According to Matt Wade, analysis by Australia’s biggest bank shows NSW was ranked fifth out of eight state and territory economies heading into the winter shutdown.
The only way to end the rorts and deceit damaging Australia’s fragile political trust is to demand better, whether voting, volunteering or donating to a political cause, writes Joey B Brown.
In an interesting article, Ross Gittins looks at the book written by the Grattan Institute’s departing head, John Daley, that examines the history and reasons for genuine reforms.
Murdoch media is helping hide the callous Scott Morrison by favouring his public relations creation, the daggy dad, ScoMo, writes Paul Begley.
Megan Gorry tells us that the contractor building the WestConnex motorway beneath hundreds of homes in Sydney’s inner west is attempting to gag residents in return for providing noise-cancelling headphones to block construction racket.
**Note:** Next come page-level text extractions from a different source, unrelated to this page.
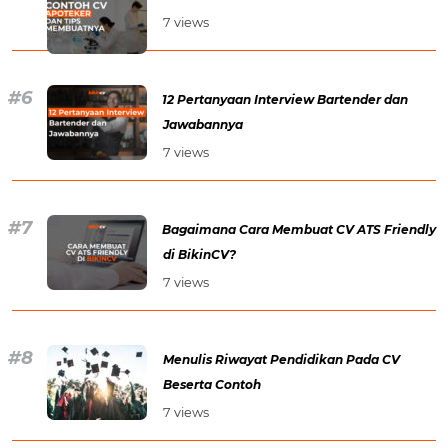
7 views
12 Pertanyaan Interview Bartender dan
Jawabannya
7 views
Bagaimana Cara Membuat CV ATS Friendly
di BikinCV?
7 views
Menulis Riwayat Pendidikan Pada CV
Beserta Contoh
7 views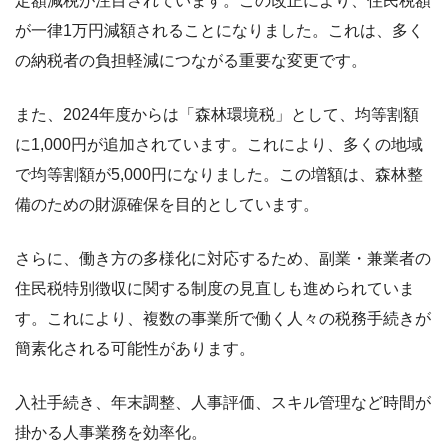
定額減税が注目されています。この改正により、住民税額
が一律1万円減額されることになりました。これは、多く
の納税者の負担軽減につながる重要な変更です。
また、2024年度からは「森林環境税」として、均等割額
に1,000円が追加されています。これにより、多くの地域
で均等割額が5,000円になりました。この増額は、森林整
備のための財源確保を目的としています。
さらに、働き方の多様化に対応するため、副業・兼業者の
住民税特別徴収に関する制度の見直しも進められていま
す。これにより、複数の事業所で働く人々の税務手続きが
簡素化される可能性があります。
入社手続き、年末調整、人事評価、スキル管理など時間が
掛かる人事業務を効率化。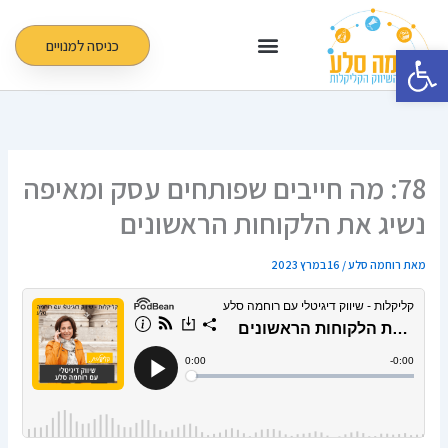
ילוג
תוכן
כניסה למנויים
פתח סרגל נגישות
78: מה חייבים שפותחים עסק ומאיפה
נשיג את הלקוחות הראשונים
מאת
רוחמה סלע
/
16 במרץ 2023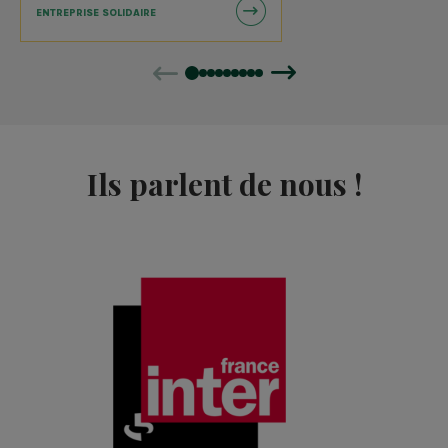
ENTREPRISE SOLIDAIRE
Précédent
Suivant
Ils parlent de nous !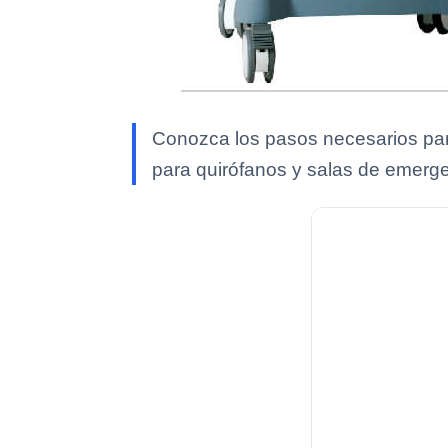
Conozca los pasos necesarios para
para quirófanos y salas de emerge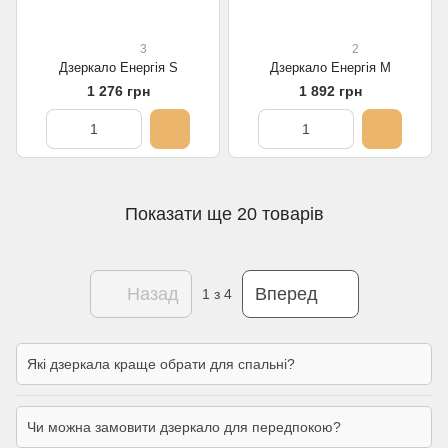
3
2
Дзеркало Енергія S
Дзеркало Енергія M
1 276 грн
1 892 грн
Показати ще 20 товарів
Назад
Вперед
1
з 4
Які дзеркала краще обрати для спальні?
Чи можна замовити дзеркало для передпокою?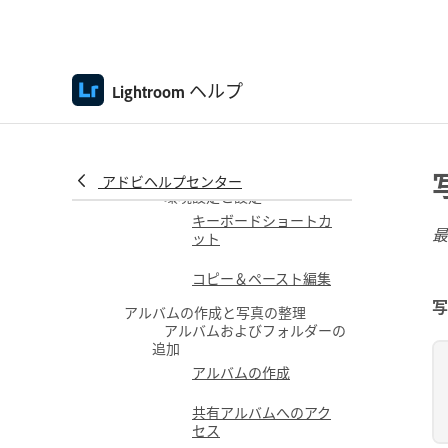
Lightroom web ギャラ
リーの技術要件
ワークスペース案内ツ
アー
ヘルプ
Lightroom
アプリにアクセス
Lightroom web ギャラ
リーへのアクセス
アドビヘルプセンター
環境設定と設定
キーボードショートカ
最
ット
コピー＆ペースト編集
写
アルバムの作成と写真の整理
アルバムおよびフォルダーの
追加
アルバムの作成
共有アルバムへのアク
セス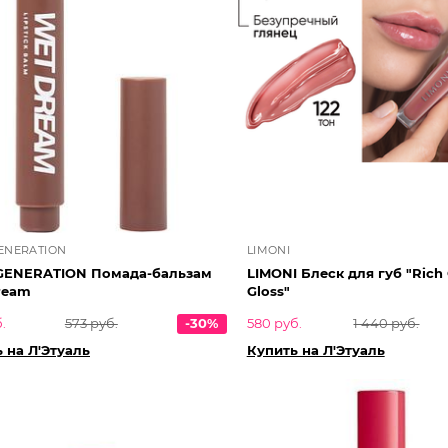
ENERATION
LIMONI
GENERATION Помада-бальзам
LIMONI Блеск для губ "Rich Color
ream
Gloss"
.
573 руб.
-30%
580 руб.
1 440 руб.
 на Л'Этуаль
Купить на Л'Этуаль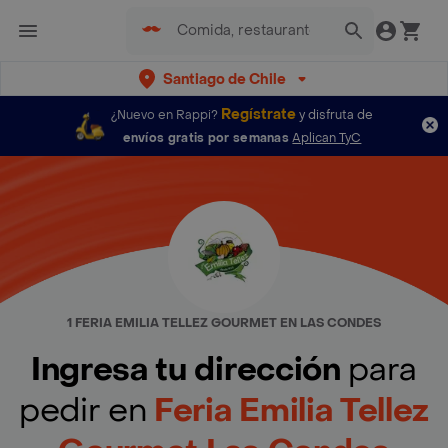
Santiago de Chile
Regístrate
¿Nuevo en Rappi?
y disfruta de
envíos gratis por semanas
Aplican TyC
1 FERIA EMILIA TELLEZ GOURMET EN LAS CONDES
Ingresa tu dirección
para
pedir en
Feria Emilia Tellez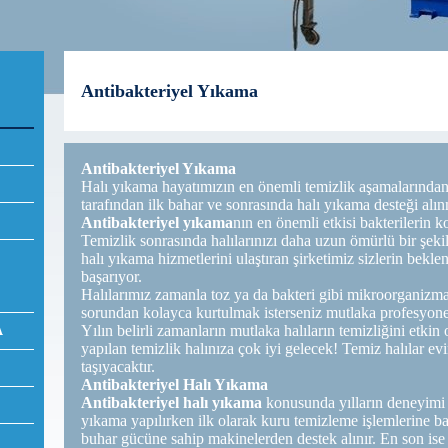
Antibakteriyel Yıkama
Antibakteriyel Yıkama
Halı yıkama hayatımızın en önemli temizlik aşamalarından
tarafından ilk bahar ve sonrasında halı yıkama desteği alın
Antibakteriyel yıkama
nın en önemli etkisi bakterilerin k
Temizlik sonrasında halılarınızı daha uzun ömürlü bir şekil
halı yıkama hizmetlerini ulaştıran şirketimiz sizlerin beklent
başarıyor.
Halılarımız zamanla toz ya da bakteri gibi mikroorganizmal
sorundan kolayca kurtulmak isterseniz mutlaka profesyonel
Yılın belirli zamanların mutlaka halıların temizliğini etkin 
A
yapılan temizlik halınıza çok iyi gelecek! Temiz halılar 
taşıyacaktır.
Antibakteriyel Halı Yıkama
Antibakteriyel halı yıkama
konusunda yılların deneyimi i
yıkama yapılırken ilk olarak kuru temizleme işlemlerine ba
buhar gücüne sahip makinelerden destek alınır. En son ise 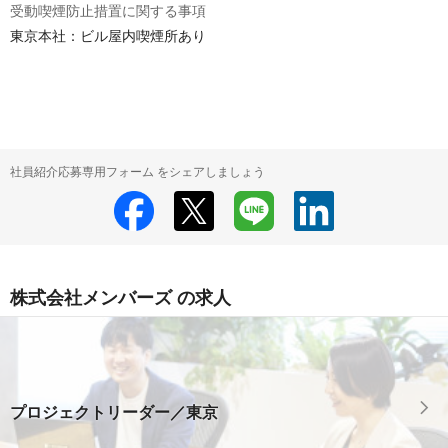
受動喫煙防止措置に関する事項
東京本社：ビル屋内喫煙所あり

社員紹介応募専用フォーム をシェアしましょう
株式会社メンバーズ の求人
プロジェクトリーダー／東京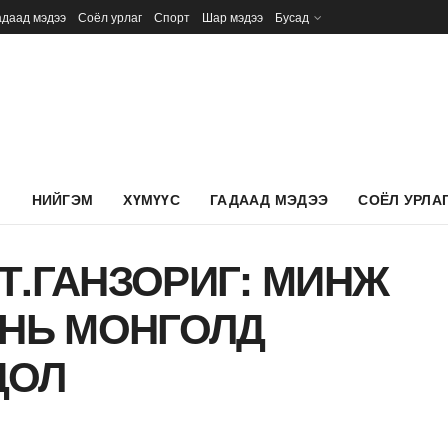
адаад мэдээ
Соёл урлаг
Спорт
Шар мэдээ
Бусад
Л
НИЙГЭМ
ХҮМҮҮС
ГАДААД МЭДЭЭ
СОЁЛ УРЛА
Т.ГАНЗОРИГ: МИНЖ
 НЬ МОНГОЛД
ДОЛ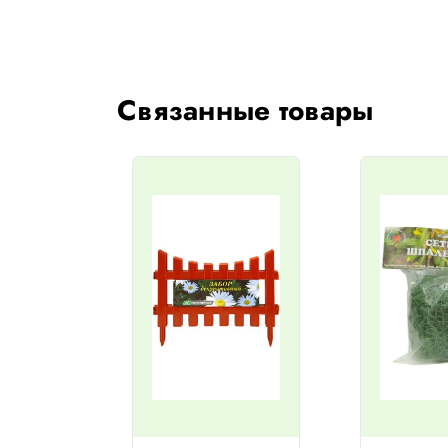
Связанные товары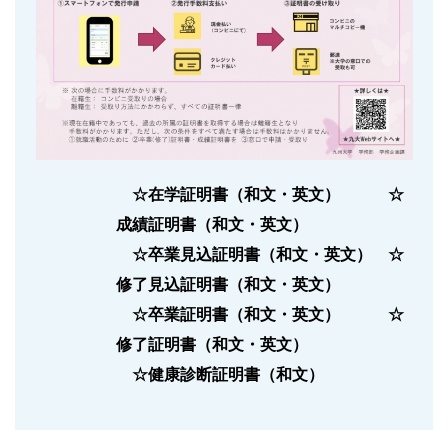
☆在学証明書（和文・英文） ☆
成績証明書（和文・英文）
☆卒業見込証明書（和文・英文） ☆
修了見込証明書（和文・英文）
☆卒業証明書（和文・英文） ☆
修了証明書（和文・英文）
☆健康診断証明書（和文）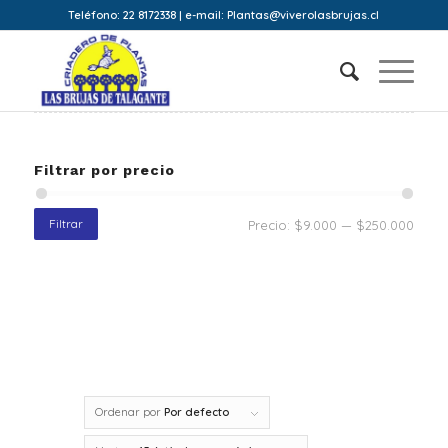
Teléfono: 22 8172338 | e-mail: Plantas@viverolasbrujas.cl
Filtrar por precio
Filtrar
Precio:
$9.000
—
$250.000
Ordenar por
Por defecto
Senior public servants are only as good as the leadership provided by politicians working in the national interest. With appropriate checks, balances and protections in place, senior public servants should be able to give the frank and fearless advice required of their position and as set out in law, writes Bruce Haigh.
Michael Koziol reports that a group of Liberal MPs has warned Attorney-General Michaelia Cash that several parts of the draft Religious Discrimination Bill are unacceptable to them, including the so-called “Israel Folau law” that would give legal protection to “statements of belief” made in the name of religion. Cash is going to have her work cut out getting this bill into shape to present to parliament by the end of the year.
It’s been quite the innings for some of Australia’s wealthiest billionaires. Certain large proprietary companies owned by the establishment – Secret Rich-Listers as we call them – have been cloaked in darkness by government legislation for more than a quarter of a century. Luke Stacey reports how South Australian Senator Rex Patrick is fighting to buck the trend and demolish Australia’s Secret Rich List once and for all.
Now that the redistributions in Victoria and WA are completed we can begin to assess the possibilities for the next federal election. Imperfect as it is polling offers some interesting insights, writes Bob McMullan.
Zoe Samios writes that Rupert Murdoch’s News Corp Australia has swung an axe in its commercial division after tapping consultancy McKinsey & Company to assist with another restructure.
Investors are betting on hefty dividend hikes from mining giants and likely share buybacks at the upcoming round of earnings results, despite COVID-19 lockdowns in Sydney and Melbourne threatening to derail the economic recovery, says Clancy Yeates.
Writing for The New Daily, Malcolm Turnbull argues that we can’t manage the Murray-Darling Basin without community trust.
The impact on communities from the global shift away from fossil fuels will be far larger than Australia’s exit from car making, says a climate investor group.
Ready or not: a carbon price on exports is coming to Australia, declares Jeremy Webb.
Angela Merkel and her chief of staff think those who won’t be vaccinated could be barred from restaurants or sporting arenas if infections continue to rise.
The first of Kevin O’Donnell’s victims to report the paedophile priest to police hopes the $1.375 million he will receive from the Catholic Church will stand as a landmark settlement and assist other victims who are seeking compensation.